When reading the story, I kept wondering why, given Simon Harris was appointed by a British charity, did they not require him to fill in a DBS/ CRB form? This would have straight away flagged his previous history of sexual abuse of children under his care. I believe in rehabilitation of offenders and that, once someone has served their time, they should not be penalised for their criminal history. However, someone who has a history of sexually abusing children should not be put in a position where he has power over children. His behaviour, not only amounted to sexual abuse and a crime, but was also an abuse of his position. In this case, the head of an education charity promised young, vulnerable street boys access to education in order to get them into his house.

What seemed to me like an appalling lack of due diligence by a nameless charity became clearer when I read that Simon Harris set up VAE, the organisation concerned. What kinds of regulation or standards are followed when the person in question is the one in charge?

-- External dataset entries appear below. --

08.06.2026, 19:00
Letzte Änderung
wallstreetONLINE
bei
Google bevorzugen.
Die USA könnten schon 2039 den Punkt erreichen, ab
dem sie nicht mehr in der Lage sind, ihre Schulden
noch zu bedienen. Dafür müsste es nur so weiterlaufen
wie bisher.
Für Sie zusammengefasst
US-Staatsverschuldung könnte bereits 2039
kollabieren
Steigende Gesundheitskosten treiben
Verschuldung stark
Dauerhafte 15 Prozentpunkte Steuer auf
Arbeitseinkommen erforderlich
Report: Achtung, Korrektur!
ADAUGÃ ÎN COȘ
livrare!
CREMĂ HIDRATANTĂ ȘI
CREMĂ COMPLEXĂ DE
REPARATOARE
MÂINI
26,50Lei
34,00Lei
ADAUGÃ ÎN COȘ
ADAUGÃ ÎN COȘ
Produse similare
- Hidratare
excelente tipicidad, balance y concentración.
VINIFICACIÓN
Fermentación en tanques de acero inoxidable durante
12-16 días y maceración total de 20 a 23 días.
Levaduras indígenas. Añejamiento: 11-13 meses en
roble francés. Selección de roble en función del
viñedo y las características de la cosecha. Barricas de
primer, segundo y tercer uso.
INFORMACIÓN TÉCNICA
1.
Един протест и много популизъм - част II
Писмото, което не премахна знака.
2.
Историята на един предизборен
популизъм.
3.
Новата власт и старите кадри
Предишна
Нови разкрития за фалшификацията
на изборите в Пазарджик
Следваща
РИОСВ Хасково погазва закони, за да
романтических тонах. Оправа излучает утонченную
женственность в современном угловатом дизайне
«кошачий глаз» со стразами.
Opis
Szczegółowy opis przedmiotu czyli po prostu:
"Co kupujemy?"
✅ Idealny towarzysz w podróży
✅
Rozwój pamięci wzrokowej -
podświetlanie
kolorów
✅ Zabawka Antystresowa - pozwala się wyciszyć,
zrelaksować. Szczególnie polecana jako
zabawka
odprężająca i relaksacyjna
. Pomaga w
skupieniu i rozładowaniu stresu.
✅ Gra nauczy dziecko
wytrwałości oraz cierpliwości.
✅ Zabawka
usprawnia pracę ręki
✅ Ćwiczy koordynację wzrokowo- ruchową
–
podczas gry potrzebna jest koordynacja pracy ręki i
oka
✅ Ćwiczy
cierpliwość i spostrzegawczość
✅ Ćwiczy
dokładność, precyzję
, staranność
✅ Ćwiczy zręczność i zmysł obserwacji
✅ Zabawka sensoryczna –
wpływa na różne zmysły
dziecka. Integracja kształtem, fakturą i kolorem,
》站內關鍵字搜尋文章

Why did magistrates overturn a ban on him travelling to Kenya? He said he had notified Kenyan authorities of his conviction and that the police there would monitor his actions. It turns out he had doctored these documents, but even if this was true, what was the reasoning of magistrates that a man who had plead guilty to indecent assault against children and been barred from working in state schools in England should continue doing education work with children in Kenya? A serious case review has been launched into the case to see if authorities should have done anything differently. I hope they can learn from this to make sure that nothing similar happens again.

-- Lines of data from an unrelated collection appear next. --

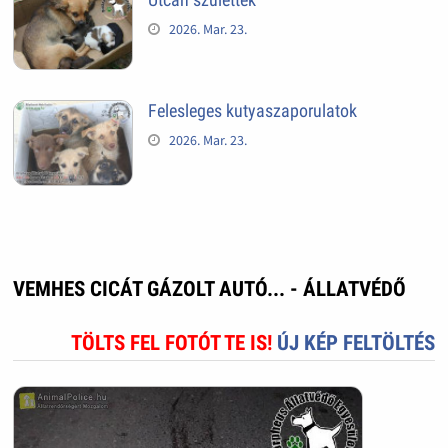
2026. Mar. 23.
Felesleges kutyaszaporulatok
2026. Mar. 23.
VEMHES CICÁT GÁZOLT AUTÓ... - ÁLLATVÉDŐ
TÖLTS FEL FOTÓT TE IS!
ÚJ KÉP FELTÖLTÉS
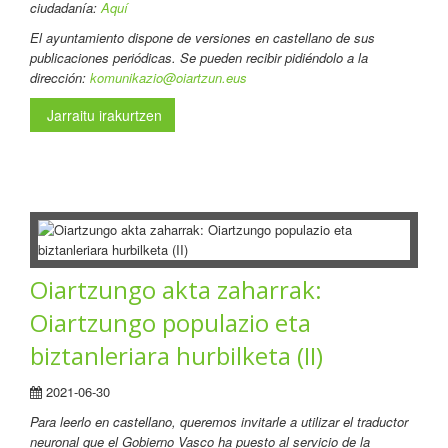
ciudadanía:
Aquí
El ayuntamiento dispone de versiones en castellano de sus
publicaciones periódicas. Se pueden recibir pidiéndolo a la
dirección:
komunikazio@oiartzun.eus
Jarraitu irakurtzen
Oiartzungo akta zaharrak:
Oiartzungo populazio eta
biztanleriara hurbilketa (II)
2021-06-30
Para leerlo en castellano
, queremos invitarle a utilizar el traductor
neuronal que el Gobierno Vasco ha puesto al servicio de la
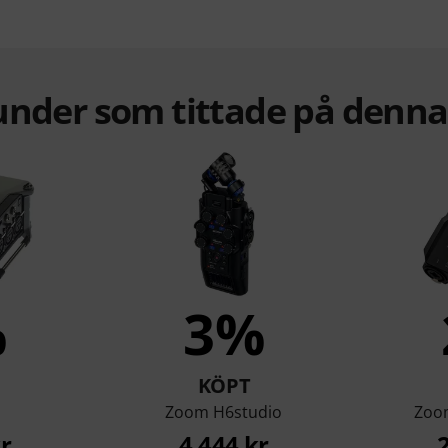
under som tittade på denn
%
3%
KÖPT
Zoom H6studio
Zoom
r
4 444 kr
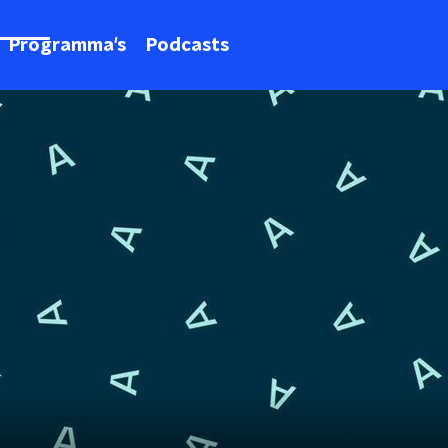
Programma's
Podcasts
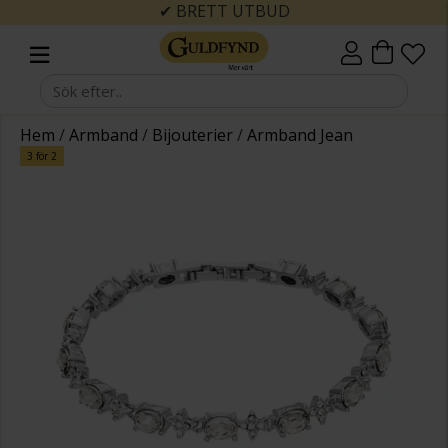
✔ BRETT UTBUD
Hem
/
Armband
/
Bijouterier
/
Armband Jean
3 för 2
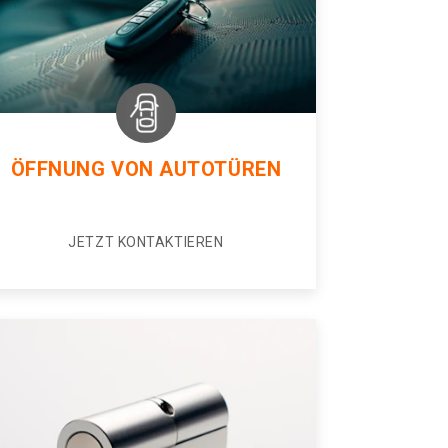
ÖFFNUNG VON AUTOTÜREN
JETZT KONTAKTIEREN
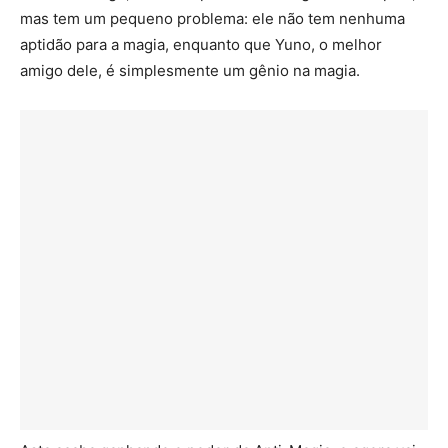
mas tem um pequeno problema: ele não tem nenhuma
aptidão para a magia, enquanto que Yuno, o melhor
amigo dele, é simplesmente um gênio na magia.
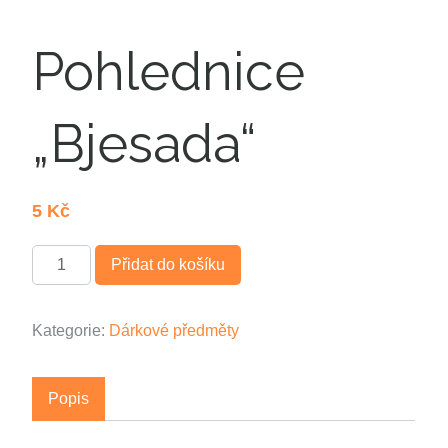
Pohlednice
„Bjesada“
5
Kč
Množství
Přidat do košíku
Kategorie:
Dárkové předměty
Popis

How much of all of this was influenced by the fact that it was Kenyan street children in question? Not only were they African children in a far off land, but also they were street children and therefore some of the most vulnerable and marginalised. Their realities were such that boys were willing to endure abuse to get food and shelter. According to Kelvin Lay, a National Crime Agency child abuse investigator, ‘One victim described it as the difference between heaven and hell. It was like they were suffering this sexual abuse to be in heaven rather than going back to hell.’

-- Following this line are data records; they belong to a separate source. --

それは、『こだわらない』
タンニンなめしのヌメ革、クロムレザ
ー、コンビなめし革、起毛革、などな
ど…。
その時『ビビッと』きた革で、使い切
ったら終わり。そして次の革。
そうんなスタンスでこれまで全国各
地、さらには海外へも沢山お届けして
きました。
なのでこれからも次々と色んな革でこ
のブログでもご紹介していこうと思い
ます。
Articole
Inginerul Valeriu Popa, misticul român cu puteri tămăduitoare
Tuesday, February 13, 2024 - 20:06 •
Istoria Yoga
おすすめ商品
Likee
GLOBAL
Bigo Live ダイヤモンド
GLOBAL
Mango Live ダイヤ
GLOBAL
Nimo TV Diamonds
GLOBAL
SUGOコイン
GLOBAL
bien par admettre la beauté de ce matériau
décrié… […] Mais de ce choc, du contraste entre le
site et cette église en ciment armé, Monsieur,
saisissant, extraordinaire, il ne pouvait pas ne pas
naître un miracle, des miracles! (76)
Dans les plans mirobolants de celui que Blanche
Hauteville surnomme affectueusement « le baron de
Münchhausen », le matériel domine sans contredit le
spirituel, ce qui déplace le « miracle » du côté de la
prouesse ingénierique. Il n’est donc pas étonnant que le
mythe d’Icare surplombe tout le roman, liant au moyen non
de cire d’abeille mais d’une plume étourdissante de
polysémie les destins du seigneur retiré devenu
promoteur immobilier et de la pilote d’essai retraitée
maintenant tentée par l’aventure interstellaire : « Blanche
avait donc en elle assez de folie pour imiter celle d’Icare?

Considered ‘vermin’ by many, who would have listened to them? Even if they had tried to speak out before, they would have been highly likely to be dismissed. After all, who would believe the word of boys living on the street against that of a middle aged white British male charity head? Even if they had believed them, very few would have gone up against the hierarchies of whiteness, maleness and Britishness in power.

After all, like peacekeepers before them, charity workers, especially white ones from Europe, North America or Australian, are considered as ‘saviours’, selflessly working for those poorer and less fortunate than themselves. Makua Matua writes of the Saviours – Victims – Savages triad of international human rights discourse whereby (black/ brown) victims have to be rescued from (black/brown) savages by (white) saviours. It is difficult enough to persuade people to interrogate this white saviour complex, let alone think that these ‘saviours’ can be abusers. Sexual abuse and exploitation in peacekeeping forces was exposed many years ago but progress to prevent and adequately respond to this continues to be slow. Let us hope that this case, if nothing else, leads to scrutiny, oversight and accountability of charity and aid workers.